On the other hand, if you train an AI model from the ground up with a hypothetical “perfect reward function” that always gives correct ratings to the behaviour of the AI, (and you trained on a distribution of tasks similar to the one you are deploying it on) then I would guess that this AI, at least until around the human range, will behaviorally basically act according to the reward function.
A related intuition pump here for the difference is the effect of training someone to say “I care about X” by punishing them until they say X consistently, vs raising them consistently with a large value set / ideology over time. For example, students are sometimes forced to write “I won’t do X” or “I will do Y” 100 times, and usually this doesn’t work at all. Similarly, randomly taking a single ethics class during high school usually doesn’t cause people to enduringly act according to their stated favorite moral theory. However, raising your child Catholic, taking them to Catholic school, taking them to church, taking them to Sunday school, constantly talking to them about the importance of Catholic morality is in practice fairly likely to make them a pretty robust Catholic.
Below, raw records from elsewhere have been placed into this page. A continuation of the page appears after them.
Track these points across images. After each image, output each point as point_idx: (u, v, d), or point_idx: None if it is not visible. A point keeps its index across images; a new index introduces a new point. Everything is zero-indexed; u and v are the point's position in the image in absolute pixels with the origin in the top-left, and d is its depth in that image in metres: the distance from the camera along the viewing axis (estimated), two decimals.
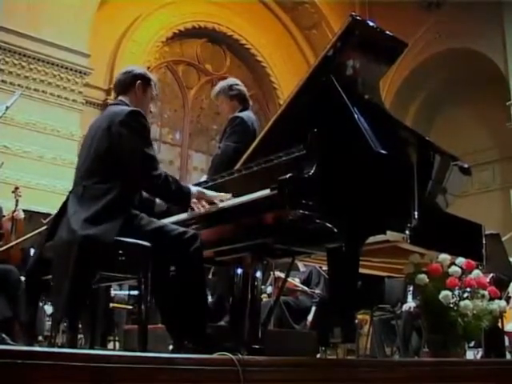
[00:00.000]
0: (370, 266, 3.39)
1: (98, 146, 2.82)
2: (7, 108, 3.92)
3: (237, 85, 4.17)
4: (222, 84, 4.22)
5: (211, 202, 2.87)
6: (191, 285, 2.64)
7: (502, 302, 3.48)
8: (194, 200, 2.86)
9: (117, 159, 2.77)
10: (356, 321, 5.03)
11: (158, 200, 3.17)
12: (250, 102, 4.23)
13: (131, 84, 3.03)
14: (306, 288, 5.67)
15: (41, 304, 4.53)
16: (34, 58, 7.97)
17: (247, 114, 4.06)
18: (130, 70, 3.11)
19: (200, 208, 2.86)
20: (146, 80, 3.06)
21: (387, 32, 3.18)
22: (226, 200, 2.85)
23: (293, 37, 11.71)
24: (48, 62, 8.09)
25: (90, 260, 2.57)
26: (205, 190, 2.94)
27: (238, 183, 2.99)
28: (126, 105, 2.96)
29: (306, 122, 2.81)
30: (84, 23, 8.42)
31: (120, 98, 3.04)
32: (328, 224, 2.51)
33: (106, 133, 2.81)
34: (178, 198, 2.88)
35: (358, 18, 3.03)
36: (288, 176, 2.45)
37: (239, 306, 3.01)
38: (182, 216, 3.02)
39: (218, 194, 2.91)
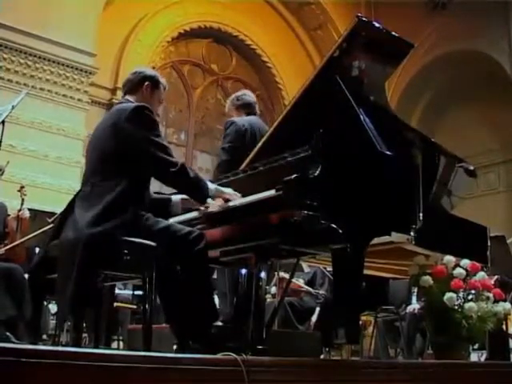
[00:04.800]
0: (374, 268, 3.38)
1: (104, 143, 2.81)
2: (13, 107, 3.92)
3: (244, 95, 4.50)
4: (231, 97, 4.58)
5: (227, 200, 2.84)
6: (196, 285, 2.64)
7: (507, 305, 3.47)
8: (210, 200, 2.83)
9: (124, 156, 2.75)
10: (360, 322, 5.03)
11: (174, 200, 3.15)
12: (257, 109, 4.48)
13: (139, 84, 3.02)
14: (310, 289, 5.67)
15: (45, 303, 4.54)
16: (39, 57, 7.98)
17: (242, 118, 4.29)
18: (141, 70, 3.11)
19: (214, 206, 2.85)
20: (155, 82, 3.05)
21: (393, 33, 3.17)
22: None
23: (298, 37, 11.70)
24: (54, 61, 8.10)
25: (95, 259, 2.57)
26: (222, 188, 2.89)
27: (243, 183, 2.99)
28: (131, 103, 2.96)
29: (312, 123, 2.81)
30: (90, 23, 8.43)
31: (126, 97, 3.04)
32: (333, 225, 2.51)
33: (112, 130, 2.80)
34: (196, 190, 2.81)
35: (363, 18, 3.02)
36: (293, 177, 2.45)
37: (244, 307, 3.01)
38: (188, 215, 3.02)
39: (233, 191, 2.88)
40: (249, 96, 4.51)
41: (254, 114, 4.41)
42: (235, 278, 3.47)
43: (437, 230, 3.04)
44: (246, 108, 4.40)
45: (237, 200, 2.82)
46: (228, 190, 2.88)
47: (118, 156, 2.76)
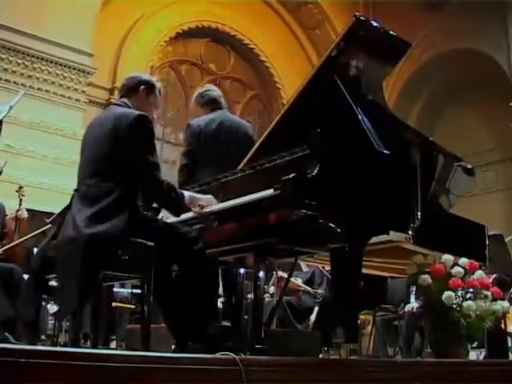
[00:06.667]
0: (372, 267, 3.39)
1: (103, 145, 2.81)
2: (11, 107, 3.91)
3: (207, 91, 4.32)
4: (194, 95, 4.41)
5: (202, 207, 2.89)
6: (194, 284, 2.65)
7: (505, 303, 3.47)
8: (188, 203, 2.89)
9: (121, 160, 2.77)
10: (359, 321, 5.03)
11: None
12: (223, 102, 4.31)
13: (135, 89, 3.06)
14: (308, 288, 5.67)
15: (43, 303, 4.54)
16: (37, 58, 7.98)
17: (199, 118, 4.12)
18: (135, 75, 3.16)
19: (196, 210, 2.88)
20: (149, 86, 3.09)
21: (391, 32, 3.18)
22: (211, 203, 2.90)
23: (296, 37, 11.70)
24: (51, 62, 8.10)
25: (95, 258, 2.57)
26: (195, 195, 2.96)
27: (241, 183, 2.99)
28: (129, 107, 2.97)
29: (310, 122, 2.81)
30: (87, 23, 8.43)
31: (123, 99, 3.05)
32: (331, 224, 2.51)
33: (112, 133, 2.80)
34: (175, 205, 2.88)
35: (361, 18, 3.02)
36: (291, 176, 2.45)
37: (241, 306, 3.02)
38: (186, 215, 3.02)
39: (208, 197, 2.94)
40: (213, 91, 4.34)
41: (220, 108, 4.24)
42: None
43: (435, 228, 3.05)
44: (211, 104, 4.24)
45: (236, 199, 2.82)
46: (201, 196, 2.93)
47: (115, 159, 2.77)
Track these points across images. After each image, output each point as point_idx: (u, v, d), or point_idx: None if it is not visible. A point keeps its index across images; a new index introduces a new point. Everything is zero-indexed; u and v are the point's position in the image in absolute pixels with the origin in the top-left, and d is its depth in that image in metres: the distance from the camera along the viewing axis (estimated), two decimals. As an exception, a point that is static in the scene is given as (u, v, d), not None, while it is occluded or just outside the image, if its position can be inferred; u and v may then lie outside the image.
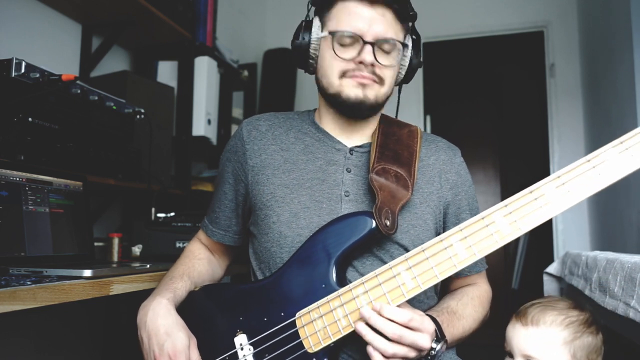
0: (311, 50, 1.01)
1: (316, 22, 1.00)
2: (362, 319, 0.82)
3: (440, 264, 0.82)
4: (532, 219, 0.79)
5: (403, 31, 1.00)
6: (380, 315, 0.80)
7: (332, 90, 0.99)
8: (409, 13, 0.99)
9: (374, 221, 0.88)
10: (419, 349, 0.80)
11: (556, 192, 0.79)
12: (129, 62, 2.19)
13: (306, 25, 1.01)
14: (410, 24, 1.02)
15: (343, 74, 0.97)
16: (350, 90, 0.97)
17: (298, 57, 1.03)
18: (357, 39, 0.94)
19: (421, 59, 1.06)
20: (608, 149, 0.78)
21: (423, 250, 0.83)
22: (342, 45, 0.96)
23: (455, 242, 0.82)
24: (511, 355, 0.97)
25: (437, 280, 0.82)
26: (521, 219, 0.80)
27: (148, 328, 0.88)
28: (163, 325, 0.88)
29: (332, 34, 0.96)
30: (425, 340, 0.81)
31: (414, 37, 1.03)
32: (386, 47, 0.96)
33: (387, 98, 1.03)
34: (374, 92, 0.97)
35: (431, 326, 0.83)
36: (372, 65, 0.95)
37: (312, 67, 1.04)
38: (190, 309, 0.96)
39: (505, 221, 0.80)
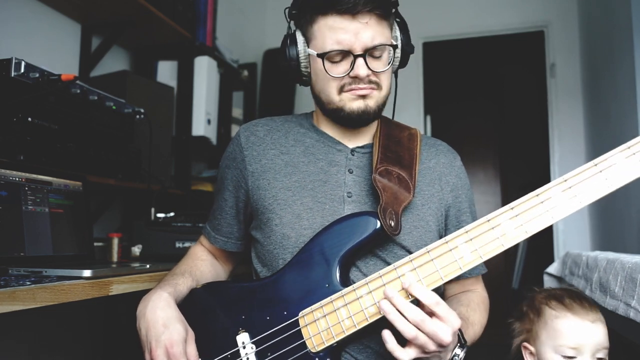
0: (302, 69, 1.00)
1: (299, 37, 0.99)
2: (386, 297, 0.80)
3: (445, 266, 0.82)
4: (539, 222, 0.79)
5: (388, 27, 0.97)
6: (409, 292, 0.80)
7: (333, 106, 0.98)
8: (390, 8, 0.95)
9: (378, 221, 0.88)
10: (438, 343, 0.77)
11: (562, 196, 0.79)
12: (129, 62, 2.19)
13: (291, 41, 0.99)
14: (393, 10, 0.97)
15: (341, 89, 0.96)
16: (352, 103, 0.96)
17: (291, 74, 1.02)
18: (346, 54, 0.93)
19: (411, 41, 1.01)
20: (615, 153, 0.77)
21: (428, 252, 0.83)
22: (333, 62, 0.94)
23: (460, 244, 0.82)
24: (532, 355, 0.97)
25: (442, 282, 0.82)
26: (527, 222, 0.79)
27: (147, 319, 0.88)
28: (161, 317, 0.88)
29: (321, 56, 0.93)
30: (446, 333, 0.77)
31: (397, 20, 1.00)
32: (377, 52, 0.94)
33: (387, 97, 1.02)
34: (374, 100, 0.97)
35: (456, 322, 0.79)
36: (367, 75, 0.94)
37: (306, 82, 1.04)
38: (192, 306, 0.96)
39: (512, 224, 0.80)
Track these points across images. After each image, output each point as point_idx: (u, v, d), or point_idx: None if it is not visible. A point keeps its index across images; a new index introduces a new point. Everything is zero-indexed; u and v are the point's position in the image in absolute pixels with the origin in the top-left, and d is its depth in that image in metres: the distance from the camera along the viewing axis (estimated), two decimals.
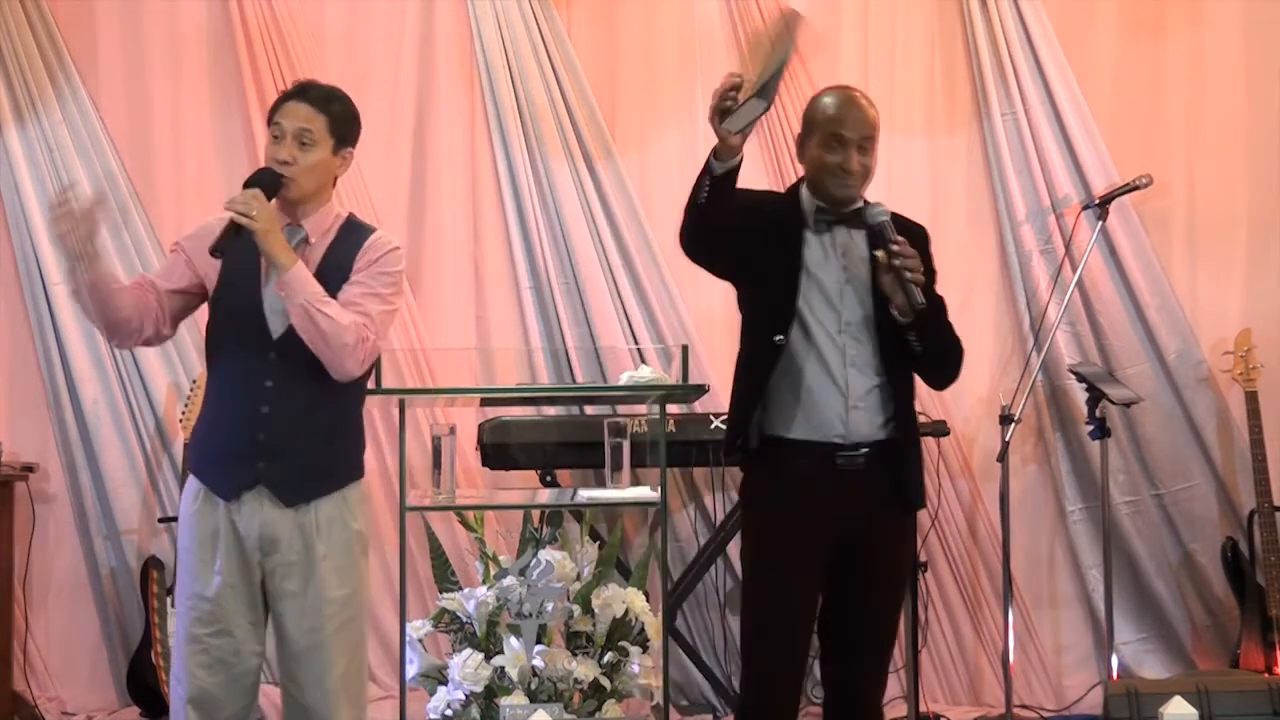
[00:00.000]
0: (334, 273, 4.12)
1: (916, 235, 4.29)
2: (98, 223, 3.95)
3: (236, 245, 3.99)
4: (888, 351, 4.15)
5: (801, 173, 4.31)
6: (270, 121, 4.15)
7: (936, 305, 4.19)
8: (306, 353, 4.04)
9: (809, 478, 4.12)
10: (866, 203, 4.19)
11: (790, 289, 4.14)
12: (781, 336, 4.12)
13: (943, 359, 4.31)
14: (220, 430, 4.10)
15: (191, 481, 4.14)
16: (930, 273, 4.25)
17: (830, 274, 4.17)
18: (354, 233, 4.21)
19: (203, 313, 4.23)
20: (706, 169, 3.97)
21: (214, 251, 3.96)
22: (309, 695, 4.07)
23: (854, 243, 4.19)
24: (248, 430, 4.05)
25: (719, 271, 4.32)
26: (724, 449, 4.37)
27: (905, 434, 4.22)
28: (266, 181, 4.04)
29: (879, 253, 4.08)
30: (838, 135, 4.15)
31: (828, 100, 4.23)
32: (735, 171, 3.96)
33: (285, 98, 4.16)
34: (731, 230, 4.09)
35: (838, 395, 4.12)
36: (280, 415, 4.05)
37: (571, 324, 6.75)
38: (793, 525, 4.14)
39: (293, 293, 3.98)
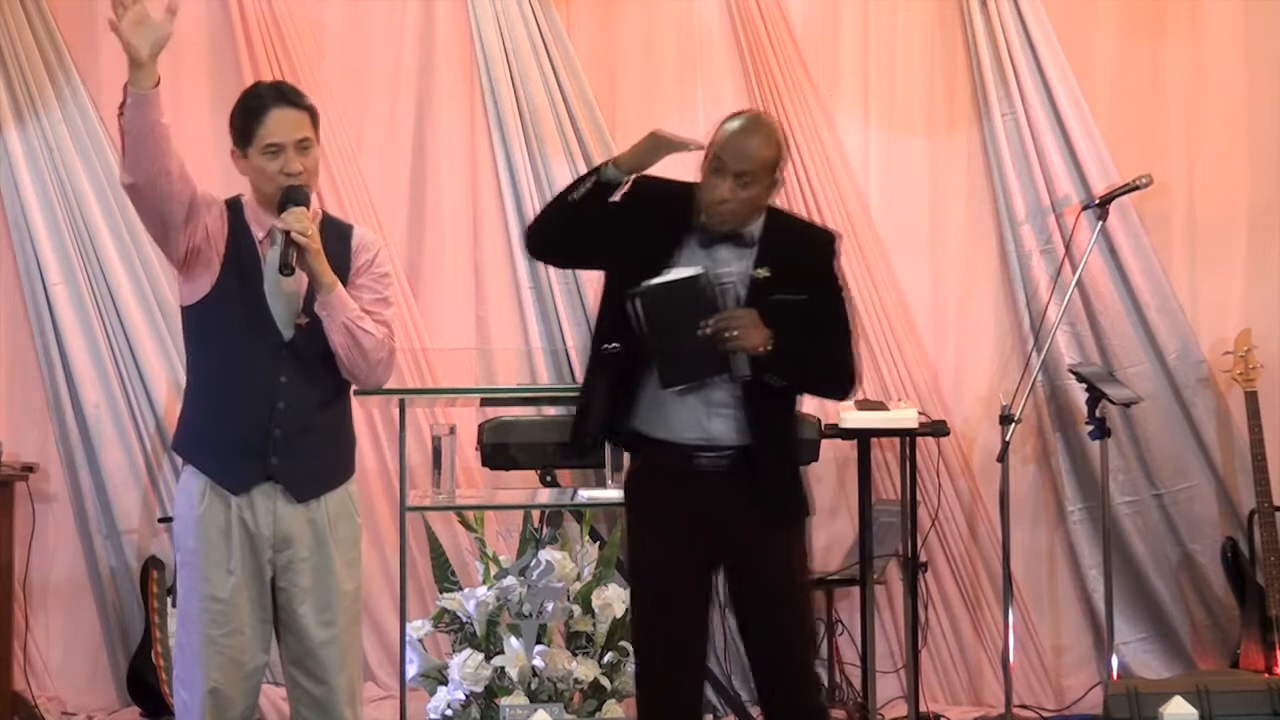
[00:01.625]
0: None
1: (813, 242, 4.27)
2: (166, 29, 3.82)
3: (236, 249, 4.04)
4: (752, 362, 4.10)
5: None
6: (252, 132, 4.05)
7: (815, 327, 4.11)
8: (317, 351, 4.08)
9: (673, 477, 4.13)
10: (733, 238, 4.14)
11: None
12: (615, 345, 4.12)
13: (821, 383, 4.29)
14: (229, 423, 4.07)
15: (192, 481, 4.10)
16: (831, 280, 4.21)
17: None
18: (335, 229, 4.20)
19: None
20: (600, 173, 4.07)
21: (288, 270, 3.96)
22: (325, 689, 4.10)
23: (728, 261, 4.14)
24: (262, 425, 4.05)
25: (565, 265, 4.37)
26: (573, 440, 4.33)
27: (774, 442, 4.16)
28: (305, 200, 4.03)
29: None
30: (719, 159, 4.10)
31: (728, 124, 4.17)
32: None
33: (262, 105, 4.06)
34: (600, 231, 4.12)
35: (697, 402, 4.11)
36: (295, 411, 4.08)
37: (572, 324, 6.73)
38: (660, 524, 4.15)
39: (335, 311, 4.03)
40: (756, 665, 4.30)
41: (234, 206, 4.15)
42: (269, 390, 4.06)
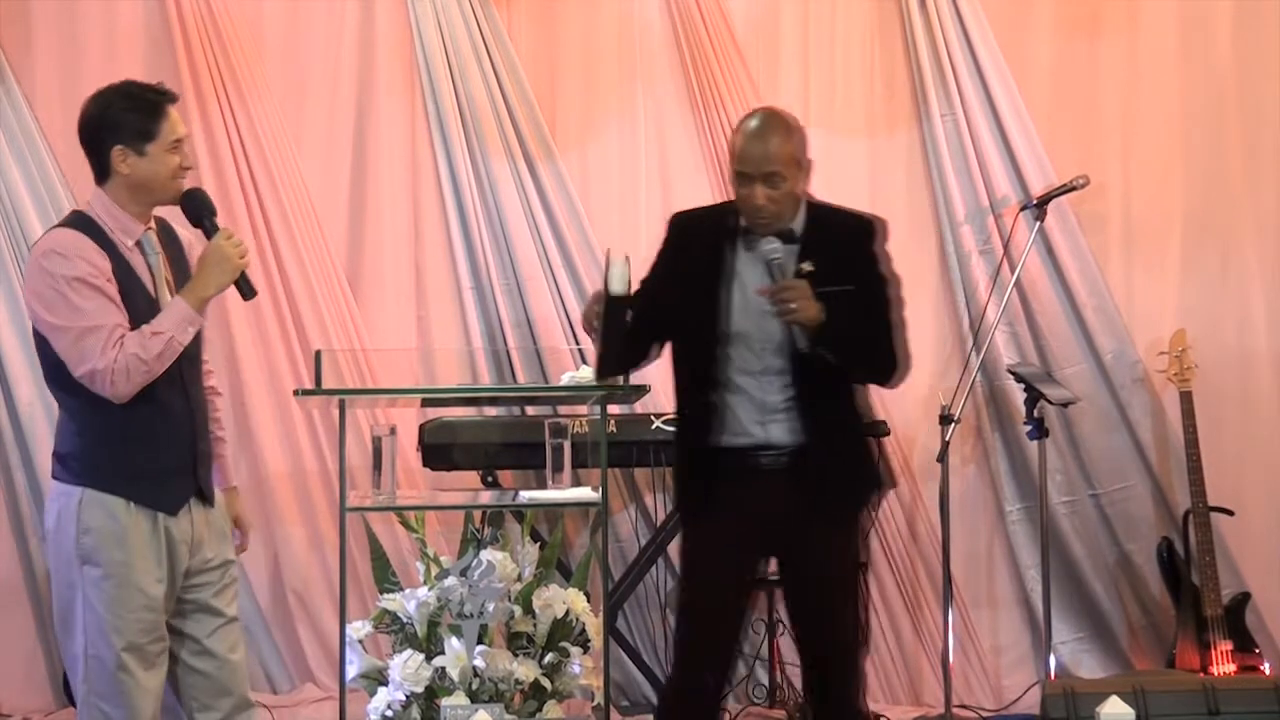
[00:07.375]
0: (181, 274, 4.13)
1: (853, 232, 4.31)
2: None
3: (121, 273, 3.99)
4: (805, 362, 4.15)
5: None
6: (155, 129, 3.98)
7: (862, 314, 4.17)
8: (198, 355, 4.13)
9: (731, 478, 4.18)
10: (776, 233, 4.18)
11: (712, 311, 4.19)
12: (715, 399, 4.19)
13: (869, 367, 4.32)
14: (157, 448, 4.03)
15: (105, 498, 3.98)
16: (872, 269, 4.27)
17: (751, 291, 4.18)
18: (170, 234, 4.20)
19: None
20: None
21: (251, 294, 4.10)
22: (228, 669, 4.15)
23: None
24: (189, 440, 4.08)
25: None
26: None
27: (831, 442, 4.22)
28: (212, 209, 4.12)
29: (760, 289, 4.10)
30: (741, 173, 4.16)
31: (740, 131, 4.22)
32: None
33: (162, 101, 4.02)
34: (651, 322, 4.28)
35: (753, 409, 4.17)
36: (203, 421, 4.16)
37: (513, 324, 6.74)
38: (715, 526, 4.20)
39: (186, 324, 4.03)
40: (809, 663, 4.36)
41: (88, 227, 4.01)
42: (187, 406, 4.09)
There are maybe two factors being conflated above: (1) the fraction of training / upraising focused on goal X, and (2) the extent to which goal X was getting the capabilities. The reason why I think (2) is a more important / better explanation than (1) is because probably the heuristics that are actually driving the long horizon goal directed behaviors of the model are going to be whatever parts of the models will arise from the long horizon goal directed capabilities training.
Regardless, there’s some sort of spectrum from deep to shallow alignment training for ML models / humans, ranging across:
idealized RL training with a perfect reward function that’s used to train the model in all circumstances
raising a human to consistently care about some set of values their parents have, constantly bringing it up / rewarding good behaviour according to them
High school ethics class
One-off writing tasks of “I won’t do X”
I think that current alignment techniques seem closest to high school ethics classes in their depth, because the vast majority of training is extremely unrelated to ethics / alignment / morality (like high school),. Training is mostly RLVR on coding/math/etc or pretraining, plus a bit of alignment training on the side. I think I’d feel more robust about it sticking if it was closer to what a parent highly focused on raising an ethical child would do, and would start to feel pretty good about the situation if most of the ways that the AI learned capabilities were downstream of a good feedback signal (though I want to think about this a bit more).